> RECORDS SHOWN
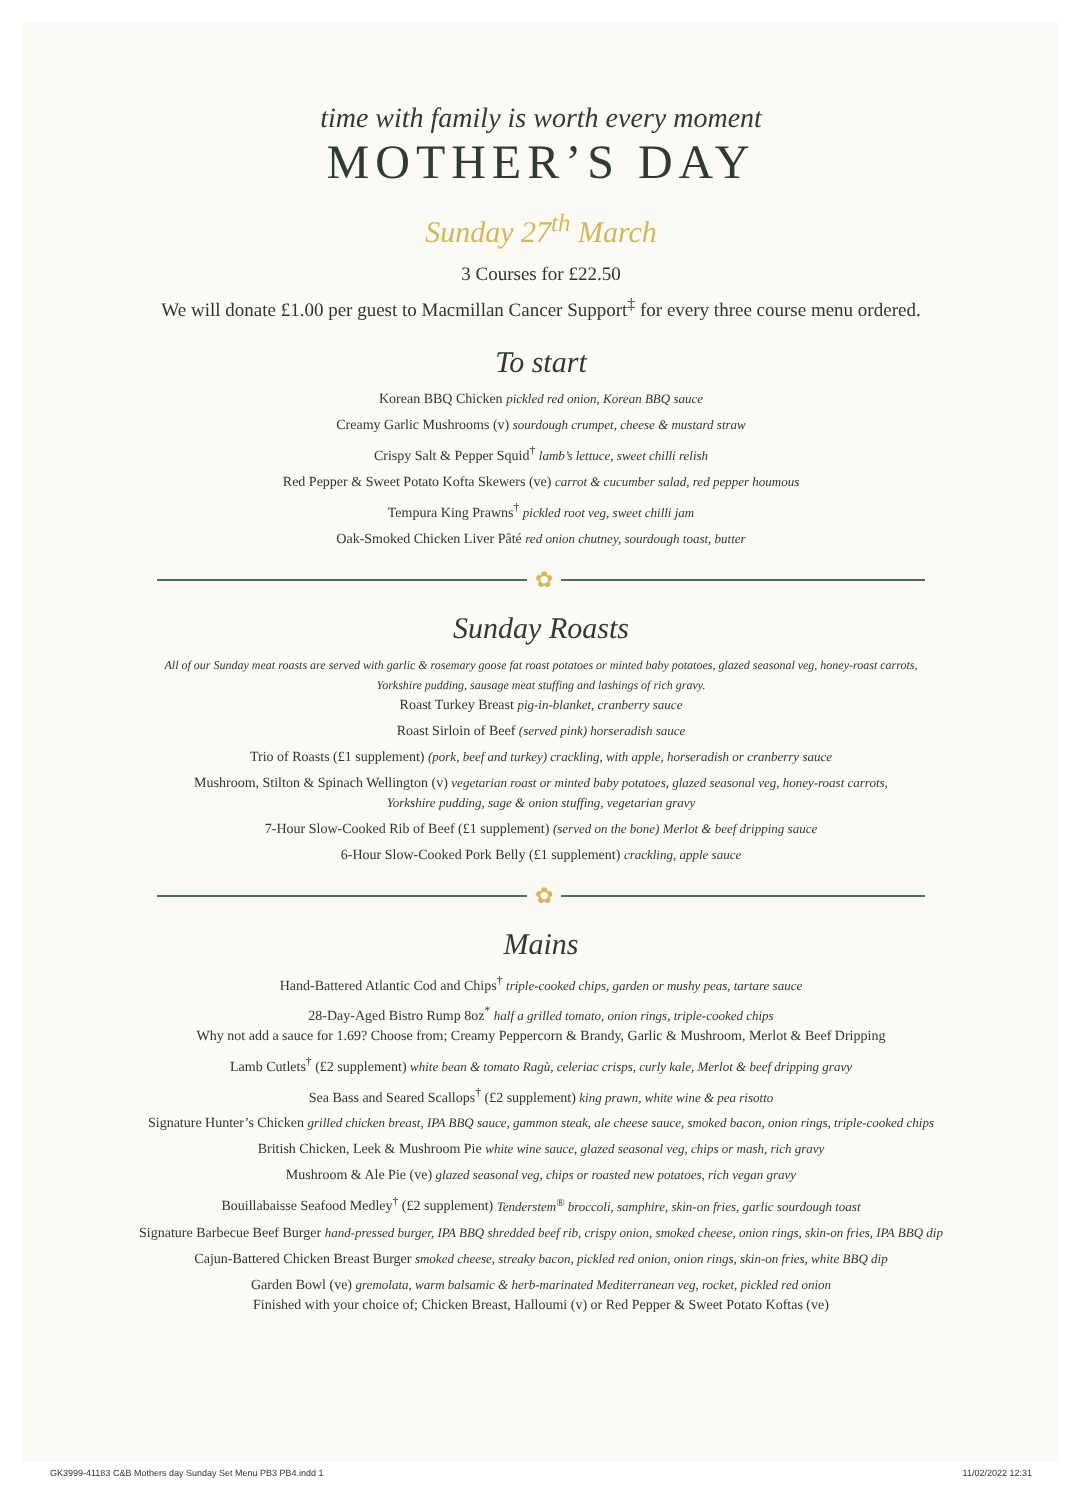time with family is worth every moment
MOTHER’S DAY
Sunday 27<sup>th</sup> March
3 Courses for £22.50
We will donate £1.00 per guest to Macmillan Cancer Support<sup>‡</sup> for every three course menu ordered.
To start
Korean BBQ Chicken pickled red onion, Korean BBQ sauce
Creamy Garlic Mushrooms (v) sourdough crumpet, cheese & mustard straw
Crispy Salt & Pepper Squid<sup>†</sup> lamb’s lettuce, sweet chilli relish
Red Pepper & Sweet Potato Kofta Skewers (ve) carrot & cucumber salad, red pepper houmous
Tempura King Prawns<sup>†</sup> pickled root veg, sweet chilli jam
Oak-Smoked Chicken Liver Pâté red onion chutney, sourdough toast, butter
✿
Sunday Roasts
All of our Sunday meat roasts are served with garlic & rosemary goose fat roast potatoes or minted baby potatoes, glazed seasonal veg, honey-roast carrots,
Yorkshire pudding, sausage meat stuffing and lashings of rich gravy.
Roast Turkey Breast pig-in-blanket, cranberry sauce
Roast Sirloin of Beef (served pink) horseradish sauce
Trio of Roasts (£1 supplement) (pork, beef and turkey) crackling, with apple, horseradish or cranberry sauce
Mushroom, Stilton & Spinach Wellington (v) vegetarian roast or minted baby potatoes, glazed seasonal veg, honey-roast carrots,
Yorkshire pudding, sage & onion stuffing, vegetarian gravy
7-Hour Slow-Cooked Rib of Beef (£1 supplement) (served on the bone) Merlot & beef dripping sauce
6-Hour Slow-Cooked Pork Belly (£1 supplement) crackling, apple sauce
✿
Mains
Hand-Battered Atlantic Cod and Chips<sup>†</sup> triple-cooked chips, garden or mushy peas, tartare sauce
28-Day-Aged Bistro Rump 8oz<sup>*</sup> half a grilled tomato, onion rings, triple-cooked chips
Why not add a sauce for 1.69? Choose from; Creamy Peppercorn & Brandy, Garlic & Mushroom, Merlot & Beef Dripping
Lamb Cutlets<sup>†</sup> (£2 supplement) white bean & tomato Ragù, celeriac crisps, curly kale, Merlot & beef dripping gravy
Sea Bass and Seared Scallops<sup>†</sup> (£2 supplement) king prawn, white wine & pea risotto
Signature Hunter’s Chicken grilled chicken breast, IPA BBQ sauce, gammon steak, ale cheese sauce, smoked bacon, onion rings, triple-cooked chips
British Chicken, Leek & Mushroom Pie white wine sauce, glazed seasonal veg, chips or mash, rich gravy
Mushroom & Ale Pie (ve) glazed seasonal veg, chips or roasted new potatoes, rich vegan gravy
Bouillabaisse Seafood Medley<sup>†</sup> (£2 supplement) Tenderstem<sup>®</sup> broccoli, samphire, skin-on fries, garlic sourdough toast
Signature Barbecue Beef Burger hand-pressed burger, IPA BBQ shredded beef rib, crispy onion, smoked cheese, onion rings, skin-on fries, IPA BBQ dip
Cajun-Battered Chicken Breast Burger smoked cheese, streaky bacon, pickled red onion, onion rings, skin-on fries, white BBQ dip
Garden Bowl (ve) gremolata, warm balsamic & herb-marinated Mediterranean veg, rocket, pickled red onion
Finished with your choice of; Chicken Breast, Halloumi (v) or Red Pepper & Sweet Potato Koftas (ve)
GK3999-41183 C&B Mothers day Sunday Set Menu PB3 PB4.indd 1 11/02/2022 12:31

> TASK INSTRUCTIONS
Restate each of the entries above word for word and skip every image.

> THE ANSWER
time with family is worth every moment
MOTHER’S DAY
Sunday 27<sup>th</sup> March
3 Courses for £22.50
We will donate £1.00 per guest to Macmillan Cancer Support<sup>‡</sup> for every three course menu ordered.
To start
Korean BBQ Chicken pickled red onion, Korean BBQ sauce
Creamy Garlic Mushrooms (v) sourdough crumpet, cheese & mustard straw
Crispy Salt & Pepper Squid<sup>†</sup> lamb’s lettuce, sweet chilli relish
Red Pepper & Sweet Potato Kofta Skewers (ve) carrot & cucumber salad, red pepper houmous
Tempura King Prawns<sup>†</sup> pickled root veg, sweet chilli jam
Oak-Smoked Chicken Liver Pâté red onion chutney, sourdough toast, butter
✿
Sunday Roasts
All of our Sunday meat roasts are served with garlic & rosemary goose fat roast potatoes or minted baby potatoes, glazed seasonal veg, honey-roast carrots,
Yorkshire pudding, sausage meat stuffing and lashings of rich gravy.
Roast Turkey Breast pig-in-blanket, cranberry sauce
Roast Sirloin of Beef (served pink) horseradish sauce
Trio of Roasts (£1 supplement) (pork, beef and turkey) crackling, with apple, horseradish or cranberry sauce
Mushroom, Stilton & Spinach Wellington (v) vegetarian roast or minted baby potatoes, glazed seasonal veg, honey-roast carrots,
Yorkshire pudding, sage & onion stuffing, vegetarian gravy
7-Hour Slow-Cooked Rib of Beef (£1 supplement) (served on the bone) Merlot & beef dripping sauce
6-Hour Slow-Cooked Pork Belly (£1 supplement) crackling, apple sauce
✿
Mains
Hand-Battered Atlantic Cod and Chips<sup>†</sup> triple-cooked chips, garden or mushy peas, tartare sauce
28-Day-Aged Bistro Rump 8oz<sup>*</sup> half a grilled tomato, onion rings, triple-cooked chips
Why not add a sauce for 1.69? Choose from; Creamy Peppercorn & Brandy, Garlic & Mushroom, Merlot & Beef Dripping
Lamb Cutlets<sup>†</sup> (£2 supplement) white bean & tomato Ragù, celeriac crisps, curly kale, Merlot & beef dripping gravy
Sea Bass and Seared Scallops<sup>†</sup> (£2 supplement) king prawn, white wine & pea risotto
Signature Hunter’s Chicken grilled chicken breast, IPA BBQ sauce, gammon steak, ale cheese sauce, smoked bacon, onion rings, triple-cooked chips
British Chicken, Leek & Mushroom Pie white wine sauce, glazed seasonal veg, chips or mash, rich gravy
Mushroom & Ale Pie (ve) glazed seasonal veg, chips or roasted new potatoes, rich vegan gravy
Bouillabaisse Seafood Medley<sup>†</sup> (£2 supplement) Tenderstem<sup>®</sup> broccoli, samphire, skin-on fries, garlic sourdough toast
Signature Barbecue Beef Burger hand-pressed burger, IPA BBQ shredded beef rib, crispy onion, smoked cheese, onion rings, skin-on fries, IPA BBQ dip
Cajun-Battered Chicken Breast Burger smoked cheese, streaky bacon, pickled red onion, onion rings, skin-on fries, white BBQ dip
Garden Bowl (ve) gremolata, warm balsamic & herb-marinated Mediterranean veg, rocket, pickled red onion
Finished with your choice of; Chicken Breast, Halloumi (v) or Red Pepper & Sweet Potato Koftas (ve)
GK3999-41183 C&B Mothers day Sunday Set Menu PB3 PB4.indd 1 11/02/2022 12:31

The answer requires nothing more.